I hope that the board members of the Reserve Bank at their meeting today spent a little time reminding themselves how negligent they were over the activities of their bank note printing subsidiary.

The official statement from the bank after the Federal police made its recent arrests claimed that directors from the bank were unaware of the bribery and corruption that went on to secure the lucrative export contracts. I believe that any prudent director should have been aware of the dangers of such practices. As the Melbourne Age mentioned in one of its early reports on this scandal, there is a long history of scandal in the international note printing business.

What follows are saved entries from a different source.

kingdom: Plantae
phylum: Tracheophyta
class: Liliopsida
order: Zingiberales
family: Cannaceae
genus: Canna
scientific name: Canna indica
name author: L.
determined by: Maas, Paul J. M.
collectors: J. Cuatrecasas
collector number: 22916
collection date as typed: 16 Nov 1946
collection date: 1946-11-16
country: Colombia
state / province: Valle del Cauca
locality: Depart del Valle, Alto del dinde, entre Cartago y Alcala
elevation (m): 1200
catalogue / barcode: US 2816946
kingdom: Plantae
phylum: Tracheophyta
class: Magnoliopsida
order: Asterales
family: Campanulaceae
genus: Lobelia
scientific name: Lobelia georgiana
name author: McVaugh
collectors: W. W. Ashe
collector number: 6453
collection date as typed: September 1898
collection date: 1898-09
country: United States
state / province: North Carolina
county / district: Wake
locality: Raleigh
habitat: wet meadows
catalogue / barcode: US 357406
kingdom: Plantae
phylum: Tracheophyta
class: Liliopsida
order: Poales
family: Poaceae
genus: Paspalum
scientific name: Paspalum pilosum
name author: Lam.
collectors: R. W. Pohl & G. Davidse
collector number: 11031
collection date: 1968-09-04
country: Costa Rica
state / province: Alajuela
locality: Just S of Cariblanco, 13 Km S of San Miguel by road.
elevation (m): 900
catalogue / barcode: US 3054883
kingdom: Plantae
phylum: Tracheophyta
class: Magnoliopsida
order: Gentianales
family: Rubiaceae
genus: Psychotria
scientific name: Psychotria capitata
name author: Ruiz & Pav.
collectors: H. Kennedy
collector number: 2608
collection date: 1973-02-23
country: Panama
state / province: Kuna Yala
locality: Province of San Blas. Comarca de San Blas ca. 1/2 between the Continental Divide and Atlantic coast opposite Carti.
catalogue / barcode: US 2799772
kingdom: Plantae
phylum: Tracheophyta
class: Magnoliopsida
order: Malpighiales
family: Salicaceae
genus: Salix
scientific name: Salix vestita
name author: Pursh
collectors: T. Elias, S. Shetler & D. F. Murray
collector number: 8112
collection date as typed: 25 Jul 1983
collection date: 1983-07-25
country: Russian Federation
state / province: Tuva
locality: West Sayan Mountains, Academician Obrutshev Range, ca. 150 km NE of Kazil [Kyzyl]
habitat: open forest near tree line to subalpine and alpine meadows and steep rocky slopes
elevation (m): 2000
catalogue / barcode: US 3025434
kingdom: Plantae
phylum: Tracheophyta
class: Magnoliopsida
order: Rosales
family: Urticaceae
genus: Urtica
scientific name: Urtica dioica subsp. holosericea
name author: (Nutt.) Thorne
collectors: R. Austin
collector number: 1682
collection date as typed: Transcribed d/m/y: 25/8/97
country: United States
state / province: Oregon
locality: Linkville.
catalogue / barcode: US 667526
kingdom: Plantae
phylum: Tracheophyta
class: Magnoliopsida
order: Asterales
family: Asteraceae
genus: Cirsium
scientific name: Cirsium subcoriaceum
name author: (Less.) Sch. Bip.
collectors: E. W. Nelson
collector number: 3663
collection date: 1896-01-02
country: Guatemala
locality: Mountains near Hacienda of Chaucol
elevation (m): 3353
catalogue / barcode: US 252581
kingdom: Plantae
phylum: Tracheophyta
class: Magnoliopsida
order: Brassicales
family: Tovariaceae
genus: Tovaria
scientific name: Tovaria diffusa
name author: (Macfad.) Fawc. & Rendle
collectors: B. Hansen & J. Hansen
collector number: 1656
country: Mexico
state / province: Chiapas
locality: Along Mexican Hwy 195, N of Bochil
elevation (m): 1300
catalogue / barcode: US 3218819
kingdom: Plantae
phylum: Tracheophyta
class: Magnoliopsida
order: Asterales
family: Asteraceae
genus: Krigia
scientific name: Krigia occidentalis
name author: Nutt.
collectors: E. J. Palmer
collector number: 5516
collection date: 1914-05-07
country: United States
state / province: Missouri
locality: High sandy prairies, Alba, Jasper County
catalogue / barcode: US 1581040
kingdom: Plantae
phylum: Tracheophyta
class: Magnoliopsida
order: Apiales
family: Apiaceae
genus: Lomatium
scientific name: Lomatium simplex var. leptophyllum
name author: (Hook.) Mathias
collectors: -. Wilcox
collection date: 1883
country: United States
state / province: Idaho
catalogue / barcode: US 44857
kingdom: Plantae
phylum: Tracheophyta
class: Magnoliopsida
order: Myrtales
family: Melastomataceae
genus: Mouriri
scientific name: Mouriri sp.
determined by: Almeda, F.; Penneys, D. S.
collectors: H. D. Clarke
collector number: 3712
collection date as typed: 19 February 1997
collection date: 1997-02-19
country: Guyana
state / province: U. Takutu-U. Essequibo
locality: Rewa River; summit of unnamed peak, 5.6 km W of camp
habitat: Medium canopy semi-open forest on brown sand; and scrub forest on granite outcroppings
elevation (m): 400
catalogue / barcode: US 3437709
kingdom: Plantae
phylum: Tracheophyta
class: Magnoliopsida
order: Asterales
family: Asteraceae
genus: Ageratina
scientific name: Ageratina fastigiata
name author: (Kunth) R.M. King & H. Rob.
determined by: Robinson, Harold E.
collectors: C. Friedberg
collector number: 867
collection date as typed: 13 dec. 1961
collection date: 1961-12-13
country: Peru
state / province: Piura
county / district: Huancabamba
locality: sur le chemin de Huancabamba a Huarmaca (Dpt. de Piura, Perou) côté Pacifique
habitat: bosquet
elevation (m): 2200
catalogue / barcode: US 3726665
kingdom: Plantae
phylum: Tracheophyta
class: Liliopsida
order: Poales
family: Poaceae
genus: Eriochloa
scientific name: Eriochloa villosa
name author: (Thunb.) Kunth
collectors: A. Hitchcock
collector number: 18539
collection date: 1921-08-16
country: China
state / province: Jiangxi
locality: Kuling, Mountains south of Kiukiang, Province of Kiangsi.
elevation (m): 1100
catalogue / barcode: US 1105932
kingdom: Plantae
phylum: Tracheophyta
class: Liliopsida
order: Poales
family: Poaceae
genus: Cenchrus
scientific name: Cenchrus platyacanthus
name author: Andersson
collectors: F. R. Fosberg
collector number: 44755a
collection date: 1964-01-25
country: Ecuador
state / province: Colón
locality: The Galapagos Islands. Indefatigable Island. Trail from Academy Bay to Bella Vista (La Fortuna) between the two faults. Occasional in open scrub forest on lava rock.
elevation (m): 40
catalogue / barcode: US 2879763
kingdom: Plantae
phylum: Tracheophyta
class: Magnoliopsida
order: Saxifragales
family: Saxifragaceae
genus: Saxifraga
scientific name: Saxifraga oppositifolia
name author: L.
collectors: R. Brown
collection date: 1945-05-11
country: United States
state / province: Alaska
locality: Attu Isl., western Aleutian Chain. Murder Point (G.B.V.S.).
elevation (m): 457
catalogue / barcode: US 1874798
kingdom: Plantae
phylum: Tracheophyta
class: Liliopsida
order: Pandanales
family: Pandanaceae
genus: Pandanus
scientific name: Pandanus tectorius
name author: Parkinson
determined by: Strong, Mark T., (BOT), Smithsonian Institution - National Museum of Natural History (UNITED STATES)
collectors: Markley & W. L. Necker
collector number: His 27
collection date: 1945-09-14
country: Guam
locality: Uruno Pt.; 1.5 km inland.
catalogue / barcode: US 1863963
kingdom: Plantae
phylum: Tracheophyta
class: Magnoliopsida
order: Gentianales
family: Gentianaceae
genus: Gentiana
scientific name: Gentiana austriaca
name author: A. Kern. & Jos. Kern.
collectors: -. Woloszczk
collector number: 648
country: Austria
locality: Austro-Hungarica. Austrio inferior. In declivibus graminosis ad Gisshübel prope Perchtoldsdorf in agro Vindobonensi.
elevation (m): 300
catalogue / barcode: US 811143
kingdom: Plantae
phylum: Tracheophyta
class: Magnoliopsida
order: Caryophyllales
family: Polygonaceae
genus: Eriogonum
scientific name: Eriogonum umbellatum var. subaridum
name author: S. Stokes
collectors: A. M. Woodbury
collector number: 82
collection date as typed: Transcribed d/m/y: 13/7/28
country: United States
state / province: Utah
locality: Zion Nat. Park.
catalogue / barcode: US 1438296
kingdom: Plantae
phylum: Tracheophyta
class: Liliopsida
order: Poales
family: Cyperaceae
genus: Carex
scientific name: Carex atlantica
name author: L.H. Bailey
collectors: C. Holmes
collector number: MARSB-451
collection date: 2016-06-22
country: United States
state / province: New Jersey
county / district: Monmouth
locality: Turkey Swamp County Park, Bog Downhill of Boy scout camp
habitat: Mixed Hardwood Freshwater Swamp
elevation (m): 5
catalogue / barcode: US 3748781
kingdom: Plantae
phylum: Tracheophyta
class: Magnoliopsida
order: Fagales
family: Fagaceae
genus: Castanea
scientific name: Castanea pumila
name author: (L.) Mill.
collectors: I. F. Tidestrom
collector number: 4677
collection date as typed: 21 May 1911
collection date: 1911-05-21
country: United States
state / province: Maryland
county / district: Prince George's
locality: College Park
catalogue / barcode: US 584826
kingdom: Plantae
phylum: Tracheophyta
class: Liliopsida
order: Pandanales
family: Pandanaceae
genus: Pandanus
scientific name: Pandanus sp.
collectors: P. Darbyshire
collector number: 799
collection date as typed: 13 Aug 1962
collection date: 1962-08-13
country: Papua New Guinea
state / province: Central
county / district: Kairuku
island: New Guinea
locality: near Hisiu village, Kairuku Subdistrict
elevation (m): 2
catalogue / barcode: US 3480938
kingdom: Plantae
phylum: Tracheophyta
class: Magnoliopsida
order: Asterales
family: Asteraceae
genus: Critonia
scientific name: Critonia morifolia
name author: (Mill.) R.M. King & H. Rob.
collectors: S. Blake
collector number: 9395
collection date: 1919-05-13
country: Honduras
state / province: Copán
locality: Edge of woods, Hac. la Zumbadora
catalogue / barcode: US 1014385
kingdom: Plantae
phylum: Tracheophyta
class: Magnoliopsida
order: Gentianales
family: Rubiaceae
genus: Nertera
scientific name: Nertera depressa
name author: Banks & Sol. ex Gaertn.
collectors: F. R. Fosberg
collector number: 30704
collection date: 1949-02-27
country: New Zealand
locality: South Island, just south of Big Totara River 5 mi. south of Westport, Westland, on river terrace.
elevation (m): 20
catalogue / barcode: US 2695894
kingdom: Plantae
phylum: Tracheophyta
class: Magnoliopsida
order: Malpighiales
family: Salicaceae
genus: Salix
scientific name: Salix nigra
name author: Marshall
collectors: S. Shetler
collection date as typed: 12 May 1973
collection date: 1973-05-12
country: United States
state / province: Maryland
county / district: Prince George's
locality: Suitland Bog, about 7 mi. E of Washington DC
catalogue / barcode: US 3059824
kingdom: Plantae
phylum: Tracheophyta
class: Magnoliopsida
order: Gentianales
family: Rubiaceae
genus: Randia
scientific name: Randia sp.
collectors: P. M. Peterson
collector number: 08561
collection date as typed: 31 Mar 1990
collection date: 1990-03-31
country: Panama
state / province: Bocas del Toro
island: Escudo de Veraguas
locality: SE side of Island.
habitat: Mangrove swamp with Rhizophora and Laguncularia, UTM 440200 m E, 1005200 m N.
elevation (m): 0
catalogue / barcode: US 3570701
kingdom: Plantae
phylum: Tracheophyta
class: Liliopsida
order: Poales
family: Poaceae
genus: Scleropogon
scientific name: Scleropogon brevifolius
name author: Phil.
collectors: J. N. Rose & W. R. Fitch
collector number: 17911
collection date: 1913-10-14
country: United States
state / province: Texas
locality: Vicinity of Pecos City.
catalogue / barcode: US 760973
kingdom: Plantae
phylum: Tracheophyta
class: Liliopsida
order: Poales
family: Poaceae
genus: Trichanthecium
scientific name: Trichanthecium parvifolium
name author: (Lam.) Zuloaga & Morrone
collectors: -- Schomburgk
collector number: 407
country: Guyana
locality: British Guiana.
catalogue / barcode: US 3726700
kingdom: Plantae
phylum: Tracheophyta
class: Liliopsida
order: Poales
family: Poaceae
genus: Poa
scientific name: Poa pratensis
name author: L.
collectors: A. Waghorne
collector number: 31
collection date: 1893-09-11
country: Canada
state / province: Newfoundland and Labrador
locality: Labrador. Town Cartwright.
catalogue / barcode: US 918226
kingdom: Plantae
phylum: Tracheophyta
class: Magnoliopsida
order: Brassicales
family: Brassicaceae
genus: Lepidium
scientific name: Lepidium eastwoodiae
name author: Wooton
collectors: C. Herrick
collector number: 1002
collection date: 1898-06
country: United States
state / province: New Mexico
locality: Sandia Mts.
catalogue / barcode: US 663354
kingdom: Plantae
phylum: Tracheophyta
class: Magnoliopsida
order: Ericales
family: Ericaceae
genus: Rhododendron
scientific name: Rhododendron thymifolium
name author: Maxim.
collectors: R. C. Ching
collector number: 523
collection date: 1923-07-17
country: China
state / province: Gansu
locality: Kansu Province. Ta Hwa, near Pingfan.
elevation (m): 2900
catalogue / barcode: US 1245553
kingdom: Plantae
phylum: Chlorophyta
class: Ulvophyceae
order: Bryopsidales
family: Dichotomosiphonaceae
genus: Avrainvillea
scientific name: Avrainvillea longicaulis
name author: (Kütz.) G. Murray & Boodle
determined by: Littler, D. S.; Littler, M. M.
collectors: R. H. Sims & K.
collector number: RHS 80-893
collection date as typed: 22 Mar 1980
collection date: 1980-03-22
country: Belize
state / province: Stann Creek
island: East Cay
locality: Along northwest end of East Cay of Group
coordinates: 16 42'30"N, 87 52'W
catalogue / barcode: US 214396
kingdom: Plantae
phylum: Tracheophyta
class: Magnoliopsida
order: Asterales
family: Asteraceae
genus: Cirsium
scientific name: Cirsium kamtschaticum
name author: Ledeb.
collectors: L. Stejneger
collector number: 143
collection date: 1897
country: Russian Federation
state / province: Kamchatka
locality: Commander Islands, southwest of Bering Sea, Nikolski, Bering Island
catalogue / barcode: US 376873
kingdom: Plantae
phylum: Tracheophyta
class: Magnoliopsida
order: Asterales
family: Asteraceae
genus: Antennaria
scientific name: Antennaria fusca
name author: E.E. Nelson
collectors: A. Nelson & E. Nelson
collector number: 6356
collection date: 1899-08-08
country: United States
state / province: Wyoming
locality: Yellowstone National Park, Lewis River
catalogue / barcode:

American journalist Murray Bloom outlined this in 1983, when he published The Brotherhood of Money.

As The Age summarised his findings back in 2009:

Henry Keith, a former legendary sales executive for American Bank Note Company in Latin America between the 1930s and ’50s, told Bloom that bribery was common. “When a competitor gets his first hook into your account ? you know damned well he’s going to move heaven and earth ? and bribe God knows who ? to get more business to entrench himself,” Keith said. He also spoke of the “necessary and controversial” role of middlemen in foreign countries who were able to help secure deals for currency companies. According to Keith, the best agents were from “well connected, prominent local families”.

Bloom discovered that some of the world’s biggest banknote companies had engaged senior politicians and central bank figures as agents who would receive commissions on the completion of successful deals. Said Keith: “In one case (our agent) was an ex-minister of foreign affairs. In Ecuador, it was an ex-general named Cobo, Comandante Cobo, who made a fortune from his 5 per cent commission.”

Since Bloom penned his book, currency companies have continued to run into trouble; British banknote printer De La Rue is under investigation by London’s Serious Fraud Office over claims of corruption in Africa. Germany’s Giesecke and Devrient stopped supplying money to Robert Mugabe’s regime in Zimbabwe after a request from the German Government. The American Bank Note Holigraphics Company was fined a few years ago after it was accused of breaching the US corruption laws in connection to a payment to a Swiss bank account that was aimed at influencing Saudi Government officials.